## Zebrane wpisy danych
= = = =

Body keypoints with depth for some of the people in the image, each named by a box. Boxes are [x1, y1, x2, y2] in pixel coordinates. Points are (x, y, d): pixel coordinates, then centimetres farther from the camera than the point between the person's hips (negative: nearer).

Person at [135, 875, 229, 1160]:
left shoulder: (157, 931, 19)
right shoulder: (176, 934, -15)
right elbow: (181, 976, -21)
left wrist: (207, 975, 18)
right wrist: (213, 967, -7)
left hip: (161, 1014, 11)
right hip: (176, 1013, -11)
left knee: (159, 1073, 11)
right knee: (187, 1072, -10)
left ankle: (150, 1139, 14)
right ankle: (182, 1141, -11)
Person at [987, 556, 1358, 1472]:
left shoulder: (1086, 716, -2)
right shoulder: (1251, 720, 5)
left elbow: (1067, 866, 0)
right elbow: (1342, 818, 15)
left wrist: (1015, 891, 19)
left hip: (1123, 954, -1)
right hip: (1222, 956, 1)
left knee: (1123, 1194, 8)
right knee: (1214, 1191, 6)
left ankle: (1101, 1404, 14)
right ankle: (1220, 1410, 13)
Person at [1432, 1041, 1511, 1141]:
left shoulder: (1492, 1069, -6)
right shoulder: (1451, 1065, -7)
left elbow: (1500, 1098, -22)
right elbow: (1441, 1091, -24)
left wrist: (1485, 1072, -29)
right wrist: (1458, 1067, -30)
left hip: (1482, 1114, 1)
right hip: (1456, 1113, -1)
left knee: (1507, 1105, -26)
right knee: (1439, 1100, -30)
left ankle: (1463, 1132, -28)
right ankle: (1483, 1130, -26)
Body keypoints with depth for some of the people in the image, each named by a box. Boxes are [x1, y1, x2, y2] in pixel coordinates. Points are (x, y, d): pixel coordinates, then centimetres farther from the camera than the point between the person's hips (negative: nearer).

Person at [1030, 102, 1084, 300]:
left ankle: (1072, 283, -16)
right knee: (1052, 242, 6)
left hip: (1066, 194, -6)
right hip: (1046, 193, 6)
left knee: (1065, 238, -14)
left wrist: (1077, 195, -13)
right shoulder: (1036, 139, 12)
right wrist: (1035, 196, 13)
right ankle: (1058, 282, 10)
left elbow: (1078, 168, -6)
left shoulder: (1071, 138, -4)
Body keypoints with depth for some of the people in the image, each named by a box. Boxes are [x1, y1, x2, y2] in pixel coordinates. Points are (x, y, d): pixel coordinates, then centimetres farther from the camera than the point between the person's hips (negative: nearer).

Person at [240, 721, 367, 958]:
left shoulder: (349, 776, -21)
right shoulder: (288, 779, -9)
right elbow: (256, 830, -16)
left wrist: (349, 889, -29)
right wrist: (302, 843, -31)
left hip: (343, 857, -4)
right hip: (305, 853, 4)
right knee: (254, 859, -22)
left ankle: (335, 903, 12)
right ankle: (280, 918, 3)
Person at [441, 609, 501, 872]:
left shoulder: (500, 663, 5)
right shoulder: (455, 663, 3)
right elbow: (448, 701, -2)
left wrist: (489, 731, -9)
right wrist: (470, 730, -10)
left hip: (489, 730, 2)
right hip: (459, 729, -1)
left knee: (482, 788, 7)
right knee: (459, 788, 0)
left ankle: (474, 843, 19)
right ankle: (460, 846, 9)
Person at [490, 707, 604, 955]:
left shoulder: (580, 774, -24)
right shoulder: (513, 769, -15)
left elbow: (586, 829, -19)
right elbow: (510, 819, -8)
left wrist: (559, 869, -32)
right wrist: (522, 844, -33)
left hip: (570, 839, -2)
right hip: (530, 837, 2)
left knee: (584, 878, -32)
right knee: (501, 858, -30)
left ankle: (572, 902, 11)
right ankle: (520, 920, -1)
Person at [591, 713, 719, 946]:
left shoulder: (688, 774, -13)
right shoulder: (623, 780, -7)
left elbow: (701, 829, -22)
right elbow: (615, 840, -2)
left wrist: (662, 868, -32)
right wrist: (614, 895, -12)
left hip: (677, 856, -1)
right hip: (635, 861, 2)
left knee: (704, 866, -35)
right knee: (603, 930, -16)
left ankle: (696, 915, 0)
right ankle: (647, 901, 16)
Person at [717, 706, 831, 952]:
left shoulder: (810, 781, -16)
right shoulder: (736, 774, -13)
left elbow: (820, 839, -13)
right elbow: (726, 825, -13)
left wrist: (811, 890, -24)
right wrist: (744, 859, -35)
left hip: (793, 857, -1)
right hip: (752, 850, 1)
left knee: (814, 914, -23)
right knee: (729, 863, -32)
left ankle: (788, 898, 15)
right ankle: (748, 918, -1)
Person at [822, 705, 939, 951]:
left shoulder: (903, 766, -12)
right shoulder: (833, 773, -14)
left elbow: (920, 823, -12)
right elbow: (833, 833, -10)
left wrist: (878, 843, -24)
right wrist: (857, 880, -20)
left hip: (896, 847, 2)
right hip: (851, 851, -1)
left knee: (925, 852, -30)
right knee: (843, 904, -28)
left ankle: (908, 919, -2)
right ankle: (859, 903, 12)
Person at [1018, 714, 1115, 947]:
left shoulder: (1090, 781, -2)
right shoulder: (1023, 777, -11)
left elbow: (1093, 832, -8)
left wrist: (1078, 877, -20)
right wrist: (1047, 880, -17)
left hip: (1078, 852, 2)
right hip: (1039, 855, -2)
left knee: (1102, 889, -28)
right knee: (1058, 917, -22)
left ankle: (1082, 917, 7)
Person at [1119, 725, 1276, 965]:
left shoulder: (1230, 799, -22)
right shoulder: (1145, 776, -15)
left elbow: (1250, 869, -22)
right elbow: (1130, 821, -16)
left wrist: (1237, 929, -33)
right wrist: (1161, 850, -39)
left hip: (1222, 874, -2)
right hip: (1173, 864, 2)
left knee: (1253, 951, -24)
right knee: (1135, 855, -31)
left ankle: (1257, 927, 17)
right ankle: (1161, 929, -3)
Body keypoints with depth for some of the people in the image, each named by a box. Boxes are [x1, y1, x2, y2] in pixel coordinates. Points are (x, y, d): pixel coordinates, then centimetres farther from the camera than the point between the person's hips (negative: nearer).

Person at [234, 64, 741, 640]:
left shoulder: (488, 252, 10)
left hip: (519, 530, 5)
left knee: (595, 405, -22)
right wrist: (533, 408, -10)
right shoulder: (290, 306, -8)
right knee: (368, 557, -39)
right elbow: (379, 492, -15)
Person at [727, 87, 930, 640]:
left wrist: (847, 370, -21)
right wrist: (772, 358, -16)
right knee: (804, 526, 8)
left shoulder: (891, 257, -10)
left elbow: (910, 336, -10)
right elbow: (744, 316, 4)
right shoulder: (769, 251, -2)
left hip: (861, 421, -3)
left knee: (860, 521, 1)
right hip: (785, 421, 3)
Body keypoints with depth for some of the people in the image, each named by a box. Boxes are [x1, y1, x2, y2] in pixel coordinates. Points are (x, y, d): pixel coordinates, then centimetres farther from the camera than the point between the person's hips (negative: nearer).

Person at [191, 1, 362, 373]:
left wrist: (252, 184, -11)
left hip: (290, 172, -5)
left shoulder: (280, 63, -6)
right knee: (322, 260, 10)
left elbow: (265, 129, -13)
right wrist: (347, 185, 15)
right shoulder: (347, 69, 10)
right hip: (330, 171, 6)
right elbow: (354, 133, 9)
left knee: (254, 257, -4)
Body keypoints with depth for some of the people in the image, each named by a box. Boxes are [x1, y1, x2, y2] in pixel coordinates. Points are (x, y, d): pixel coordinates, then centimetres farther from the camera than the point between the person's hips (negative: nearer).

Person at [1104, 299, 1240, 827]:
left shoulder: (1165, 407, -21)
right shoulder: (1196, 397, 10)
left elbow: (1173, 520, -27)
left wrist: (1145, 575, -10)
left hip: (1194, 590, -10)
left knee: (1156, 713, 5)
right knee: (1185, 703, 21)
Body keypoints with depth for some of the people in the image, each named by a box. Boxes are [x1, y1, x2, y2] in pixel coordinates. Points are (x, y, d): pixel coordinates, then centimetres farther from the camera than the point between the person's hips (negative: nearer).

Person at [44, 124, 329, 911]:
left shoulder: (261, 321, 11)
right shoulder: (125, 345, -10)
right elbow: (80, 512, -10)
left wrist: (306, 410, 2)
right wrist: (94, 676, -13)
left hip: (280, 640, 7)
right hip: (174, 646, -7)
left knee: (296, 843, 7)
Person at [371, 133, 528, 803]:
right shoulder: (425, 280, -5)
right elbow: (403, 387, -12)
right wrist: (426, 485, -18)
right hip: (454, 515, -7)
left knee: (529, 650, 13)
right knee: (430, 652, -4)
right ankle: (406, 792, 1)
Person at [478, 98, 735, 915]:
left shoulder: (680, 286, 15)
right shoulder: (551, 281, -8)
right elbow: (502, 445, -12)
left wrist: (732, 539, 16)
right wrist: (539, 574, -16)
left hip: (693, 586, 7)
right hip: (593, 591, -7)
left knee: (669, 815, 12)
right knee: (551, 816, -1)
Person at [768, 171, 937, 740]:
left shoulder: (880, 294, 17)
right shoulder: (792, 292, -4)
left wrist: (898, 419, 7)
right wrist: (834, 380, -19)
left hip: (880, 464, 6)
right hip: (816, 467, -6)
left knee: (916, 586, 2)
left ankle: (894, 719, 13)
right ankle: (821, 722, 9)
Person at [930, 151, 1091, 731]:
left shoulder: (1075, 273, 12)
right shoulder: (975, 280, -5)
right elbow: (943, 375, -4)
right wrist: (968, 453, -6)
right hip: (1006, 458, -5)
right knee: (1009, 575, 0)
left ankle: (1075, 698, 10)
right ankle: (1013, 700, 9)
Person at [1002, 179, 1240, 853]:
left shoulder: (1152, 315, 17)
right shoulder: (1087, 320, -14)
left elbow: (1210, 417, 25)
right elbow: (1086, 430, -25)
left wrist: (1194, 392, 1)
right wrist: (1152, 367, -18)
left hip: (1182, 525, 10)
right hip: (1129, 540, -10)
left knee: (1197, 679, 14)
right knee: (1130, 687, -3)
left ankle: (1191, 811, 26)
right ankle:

= = = =

## CEL ZADANIA
Proszę przepisać wszystkie wiersze od samego początku aż do wiersza zawierającego „right hip: (1222, 956, 1)” włącznie, zastępując w nich „shoulder” przez „upper arm”. Pozostała treść ma pozostać bez zmian.

## WYNIK
Body keypoints with depth for some of the people in the image, each named by a box. Boxes are [x1, y1, x2, y2] in pixel coordinates. Points are (x, y, d): pixel coordinates, then centimetres farther from the camera than the point between the person's hips (negative: nearer).

Person at [135, 875, 229, 1160]:
left upper arm: (157, 931, 19)
right upper arm: (176, 934, -15)
right elbow: (181, 976, -21)
left wrist: (207, 975, 18)
right wrist: (213, 967, -7)
left hip: (161, 1014, 11)
right hip: (176, 1013, -11)
left knee: (159, 1073, 11)
right knee: (187, 1072, -10)
left ankle: (150, 1139, 14)
right ankle: (182, 1141, -11)
Person at [987, 556, 1358, 1472]:
left upper arm: (1086, 716, -2)
right upper arm: (1251, 720, 5)
left elbow: (1067, 866, 0)
right elbow: (1342, 818, 15)
left wrist: (1015, 891, 19)
left hip: (1123, 954, -1)
right hip: (1222, 956, 1)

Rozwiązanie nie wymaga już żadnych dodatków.